Application retrieval
Admins will need to retrieve past versions of applications for reasons, including legal cases, project retrieval, or regulatory compliance. Traditionally, retrieval was focused on data, but now application retrieval is becoming more important. Application retrieval enables users to recreate the application flow and view the data in context.
Application resource recovery
Admins will need to recover a subset of an application for reasons ranging from legal cases to testing a subset of an application, to rolling back only one part of an application.
Some backup admins might just choose to protect the namespace. The data protection solution should still be able to do that. The challenge with namespace protection is that it only has the option to use simplistic crash-consistent protection mechanisms, the application owner cannot easily specify a recovery, and there is no clear connection between the backup team and application team.

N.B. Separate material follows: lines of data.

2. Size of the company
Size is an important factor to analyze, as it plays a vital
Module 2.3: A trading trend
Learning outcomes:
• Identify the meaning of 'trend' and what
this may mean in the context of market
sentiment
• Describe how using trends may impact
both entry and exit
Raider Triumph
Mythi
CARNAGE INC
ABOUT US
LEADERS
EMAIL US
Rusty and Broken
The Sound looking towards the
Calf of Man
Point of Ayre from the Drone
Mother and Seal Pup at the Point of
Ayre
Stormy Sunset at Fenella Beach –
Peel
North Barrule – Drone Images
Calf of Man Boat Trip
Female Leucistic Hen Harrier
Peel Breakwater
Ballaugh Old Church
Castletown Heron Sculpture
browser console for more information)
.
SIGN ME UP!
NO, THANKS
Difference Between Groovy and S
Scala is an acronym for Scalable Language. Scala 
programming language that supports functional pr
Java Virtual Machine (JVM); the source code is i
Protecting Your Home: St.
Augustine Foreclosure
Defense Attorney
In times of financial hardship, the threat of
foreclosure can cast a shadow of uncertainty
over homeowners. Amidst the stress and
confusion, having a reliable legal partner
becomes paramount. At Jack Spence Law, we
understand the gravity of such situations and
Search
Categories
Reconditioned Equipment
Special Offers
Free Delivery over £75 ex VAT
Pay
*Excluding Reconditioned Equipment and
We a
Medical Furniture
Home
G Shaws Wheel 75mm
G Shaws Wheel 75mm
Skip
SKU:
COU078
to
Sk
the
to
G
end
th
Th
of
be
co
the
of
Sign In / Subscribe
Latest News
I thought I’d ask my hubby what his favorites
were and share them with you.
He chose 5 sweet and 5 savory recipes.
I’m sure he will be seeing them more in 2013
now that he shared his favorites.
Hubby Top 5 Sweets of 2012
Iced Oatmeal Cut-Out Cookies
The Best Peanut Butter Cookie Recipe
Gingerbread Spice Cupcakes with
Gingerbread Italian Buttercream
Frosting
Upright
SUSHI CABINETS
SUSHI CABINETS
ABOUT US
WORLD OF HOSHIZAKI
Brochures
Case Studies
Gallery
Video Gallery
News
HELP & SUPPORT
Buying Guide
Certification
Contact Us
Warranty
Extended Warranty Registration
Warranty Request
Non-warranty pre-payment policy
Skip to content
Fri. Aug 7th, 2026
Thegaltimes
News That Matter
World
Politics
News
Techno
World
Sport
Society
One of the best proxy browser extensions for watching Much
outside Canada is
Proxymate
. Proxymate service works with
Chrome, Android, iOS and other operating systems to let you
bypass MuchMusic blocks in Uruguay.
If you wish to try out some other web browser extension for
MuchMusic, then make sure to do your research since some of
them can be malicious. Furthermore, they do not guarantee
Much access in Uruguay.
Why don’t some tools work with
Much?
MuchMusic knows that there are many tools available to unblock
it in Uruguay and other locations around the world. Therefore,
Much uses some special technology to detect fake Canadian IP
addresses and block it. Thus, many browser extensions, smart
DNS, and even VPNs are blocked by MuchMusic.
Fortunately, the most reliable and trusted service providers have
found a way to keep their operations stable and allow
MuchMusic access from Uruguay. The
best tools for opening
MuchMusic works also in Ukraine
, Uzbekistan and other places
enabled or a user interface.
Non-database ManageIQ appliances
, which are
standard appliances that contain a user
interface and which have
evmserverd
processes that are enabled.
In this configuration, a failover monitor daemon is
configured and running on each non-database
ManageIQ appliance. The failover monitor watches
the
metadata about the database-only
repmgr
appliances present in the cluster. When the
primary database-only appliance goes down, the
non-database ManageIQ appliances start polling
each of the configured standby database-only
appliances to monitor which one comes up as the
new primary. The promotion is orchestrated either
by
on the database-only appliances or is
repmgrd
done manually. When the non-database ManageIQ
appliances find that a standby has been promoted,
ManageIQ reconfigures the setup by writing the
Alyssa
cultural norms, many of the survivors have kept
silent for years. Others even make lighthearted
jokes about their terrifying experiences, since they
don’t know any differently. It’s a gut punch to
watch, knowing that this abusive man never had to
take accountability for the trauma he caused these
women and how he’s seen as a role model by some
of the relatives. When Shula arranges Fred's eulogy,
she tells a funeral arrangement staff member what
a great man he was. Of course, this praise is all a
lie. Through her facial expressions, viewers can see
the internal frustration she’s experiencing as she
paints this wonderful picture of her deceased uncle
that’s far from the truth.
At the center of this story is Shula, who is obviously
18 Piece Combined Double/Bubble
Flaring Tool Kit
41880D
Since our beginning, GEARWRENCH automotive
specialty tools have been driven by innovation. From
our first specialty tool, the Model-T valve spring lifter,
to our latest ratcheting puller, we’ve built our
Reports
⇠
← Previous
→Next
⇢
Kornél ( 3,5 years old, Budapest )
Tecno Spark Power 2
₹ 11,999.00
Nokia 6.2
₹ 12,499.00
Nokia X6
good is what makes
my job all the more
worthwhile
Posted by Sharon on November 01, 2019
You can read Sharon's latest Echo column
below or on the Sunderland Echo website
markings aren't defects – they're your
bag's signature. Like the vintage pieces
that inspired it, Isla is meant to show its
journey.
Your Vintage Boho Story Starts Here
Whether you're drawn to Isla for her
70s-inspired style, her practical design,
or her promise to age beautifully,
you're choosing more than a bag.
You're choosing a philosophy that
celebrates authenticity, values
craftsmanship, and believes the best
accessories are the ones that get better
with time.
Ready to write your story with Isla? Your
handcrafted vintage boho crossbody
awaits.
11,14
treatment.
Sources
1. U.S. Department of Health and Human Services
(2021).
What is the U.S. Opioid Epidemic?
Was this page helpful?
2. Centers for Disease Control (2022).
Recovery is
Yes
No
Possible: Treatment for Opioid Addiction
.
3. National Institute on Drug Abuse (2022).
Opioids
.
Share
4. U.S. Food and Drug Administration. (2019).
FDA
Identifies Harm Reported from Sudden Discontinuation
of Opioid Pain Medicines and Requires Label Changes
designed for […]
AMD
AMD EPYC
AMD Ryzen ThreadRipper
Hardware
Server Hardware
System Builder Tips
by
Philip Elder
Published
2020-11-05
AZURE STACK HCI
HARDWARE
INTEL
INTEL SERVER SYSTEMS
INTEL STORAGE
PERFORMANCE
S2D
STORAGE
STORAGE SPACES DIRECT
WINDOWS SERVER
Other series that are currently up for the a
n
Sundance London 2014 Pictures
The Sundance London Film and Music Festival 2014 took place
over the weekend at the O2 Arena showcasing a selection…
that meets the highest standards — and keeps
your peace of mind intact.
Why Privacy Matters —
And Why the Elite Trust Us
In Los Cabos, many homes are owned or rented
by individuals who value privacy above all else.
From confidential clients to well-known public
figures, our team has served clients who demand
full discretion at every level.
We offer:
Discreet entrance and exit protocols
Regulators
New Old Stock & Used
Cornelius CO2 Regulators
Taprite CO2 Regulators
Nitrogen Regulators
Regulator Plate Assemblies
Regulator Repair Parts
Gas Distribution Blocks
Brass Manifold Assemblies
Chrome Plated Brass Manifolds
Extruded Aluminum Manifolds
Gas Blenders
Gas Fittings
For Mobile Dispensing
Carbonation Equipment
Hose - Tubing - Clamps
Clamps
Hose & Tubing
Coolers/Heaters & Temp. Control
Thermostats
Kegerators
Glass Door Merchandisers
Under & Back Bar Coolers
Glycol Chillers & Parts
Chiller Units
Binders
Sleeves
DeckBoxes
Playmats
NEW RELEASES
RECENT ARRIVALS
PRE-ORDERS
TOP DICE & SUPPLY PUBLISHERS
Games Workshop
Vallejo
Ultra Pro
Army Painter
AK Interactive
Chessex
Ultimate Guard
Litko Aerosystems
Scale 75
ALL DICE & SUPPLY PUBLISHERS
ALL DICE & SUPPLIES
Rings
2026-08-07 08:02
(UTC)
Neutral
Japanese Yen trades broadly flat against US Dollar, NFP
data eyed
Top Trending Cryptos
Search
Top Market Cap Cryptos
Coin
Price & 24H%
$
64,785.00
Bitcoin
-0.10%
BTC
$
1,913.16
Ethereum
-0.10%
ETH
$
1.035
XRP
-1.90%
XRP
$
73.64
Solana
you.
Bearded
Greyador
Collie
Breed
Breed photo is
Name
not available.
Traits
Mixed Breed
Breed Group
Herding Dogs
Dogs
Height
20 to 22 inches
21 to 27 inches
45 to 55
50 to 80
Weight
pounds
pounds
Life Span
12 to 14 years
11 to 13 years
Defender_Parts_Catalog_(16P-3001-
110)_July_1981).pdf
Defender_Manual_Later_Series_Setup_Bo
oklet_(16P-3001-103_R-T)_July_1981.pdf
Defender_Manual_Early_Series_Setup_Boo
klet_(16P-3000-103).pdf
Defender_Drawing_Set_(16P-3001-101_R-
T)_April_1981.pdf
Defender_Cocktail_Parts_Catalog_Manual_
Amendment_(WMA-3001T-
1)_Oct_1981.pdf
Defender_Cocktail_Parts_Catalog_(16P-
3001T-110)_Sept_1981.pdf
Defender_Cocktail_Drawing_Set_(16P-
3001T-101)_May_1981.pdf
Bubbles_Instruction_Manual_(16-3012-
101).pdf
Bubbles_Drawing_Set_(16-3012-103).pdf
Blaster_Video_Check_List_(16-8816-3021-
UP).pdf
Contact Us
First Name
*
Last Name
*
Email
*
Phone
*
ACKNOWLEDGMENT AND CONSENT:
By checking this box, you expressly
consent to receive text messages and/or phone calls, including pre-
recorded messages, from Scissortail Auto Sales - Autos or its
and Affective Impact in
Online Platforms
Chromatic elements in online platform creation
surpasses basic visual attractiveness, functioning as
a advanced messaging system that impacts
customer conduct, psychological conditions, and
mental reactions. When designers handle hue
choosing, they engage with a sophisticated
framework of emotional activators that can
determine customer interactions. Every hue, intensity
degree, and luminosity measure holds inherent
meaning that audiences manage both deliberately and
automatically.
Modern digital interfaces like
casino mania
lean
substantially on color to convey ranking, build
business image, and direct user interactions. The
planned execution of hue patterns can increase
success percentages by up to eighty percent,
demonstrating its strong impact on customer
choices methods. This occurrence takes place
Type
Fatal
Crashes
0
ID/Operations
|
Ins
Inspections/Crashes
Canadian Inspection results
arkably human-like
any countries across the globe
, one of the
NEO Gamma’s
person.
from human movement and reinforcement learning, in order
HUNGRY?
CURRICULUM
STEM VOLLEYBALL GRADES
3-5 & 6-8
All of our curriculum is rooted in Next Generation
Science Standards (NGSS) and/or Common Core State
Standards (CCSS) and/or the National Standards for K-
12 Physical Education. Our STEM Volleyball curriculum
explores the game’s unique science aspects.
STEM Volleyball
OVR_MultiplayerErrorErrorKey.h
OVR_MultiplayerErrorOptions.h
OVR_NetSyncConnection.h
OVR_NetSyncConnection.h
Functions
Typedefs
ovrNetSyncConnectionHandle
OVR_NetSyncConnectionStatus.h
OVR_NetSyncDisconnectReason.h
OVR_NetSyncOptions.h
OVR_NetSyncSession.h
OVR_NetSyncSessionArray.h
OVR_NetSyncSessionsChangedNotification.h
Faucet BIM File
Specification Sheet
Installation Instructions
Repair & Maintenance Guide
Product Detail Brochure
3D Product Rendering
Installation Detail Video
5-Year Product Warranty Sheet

Protection is not just for backups, but recovery too
The security for protecting the application is not just applicable to backing up data. The application protection solution should have security postures in place in each layer as explained in the following:
Installation
The images of the protection solution should be certified so Kubernetes admins can be sure that they are deploying only the intended image in their environment. This is to prevent any malware disguised as the data protection solution.
The protection solution’s permissions needed in the environment should be restrictive. For instance, the data protection operator should not have the permissions to delete resources in the cluster.
Backup
The data protection solution should provide options to encrypt the data. Immutability of backups is critical to prevent ransomware attacks. The data protection solution should restrict access to sensitive Kubernetes objects such as secrets. Moreover, the data protection solution should be able to work with secret management tools used currently in the Kubernetes environment.
Orchestration
The data protection solution should store metadata outside the cluster such that in case of any cluster disaster or breach, the backup metadata is not corrupted. This centralized metadata should be able to support cross-account, cross-region restores in case of disasters.
The communication between the data protection operator component in the cluster and the orchestration layer should be secure from end to end. Authorization is managed between the two protection components by the data protection solution.
Restore
The data protection solution should provide the ability to manage users and groups that have access to restore the backups. Recovery of applications should be scoped for the environment and the cloud admin should be able to define the scope in which the restore is valid. This ensures that no bad actors, internal threats, or leaks can re-create the application beyond the defined scope.
Conclusion
Kubernetes is the most commonly used container orchestration tool to run production applications. Though Kubernetes is resilient, it is a complex environment; it cannot bring back data and it does not have application objects, thus making Kubernetes application protection critical. There are multiple users in your organization who interact with Kubernetes environments, i.e. members from the central admin team and the application owners. Users will need the data protection solution to provide disaster recovery, rollback, cloning, retrieval for compliance, and resource recovery for the applications. Moreover, the data protection solution should have security posture for this modern workload across installation, backup, orchestration, and recovery.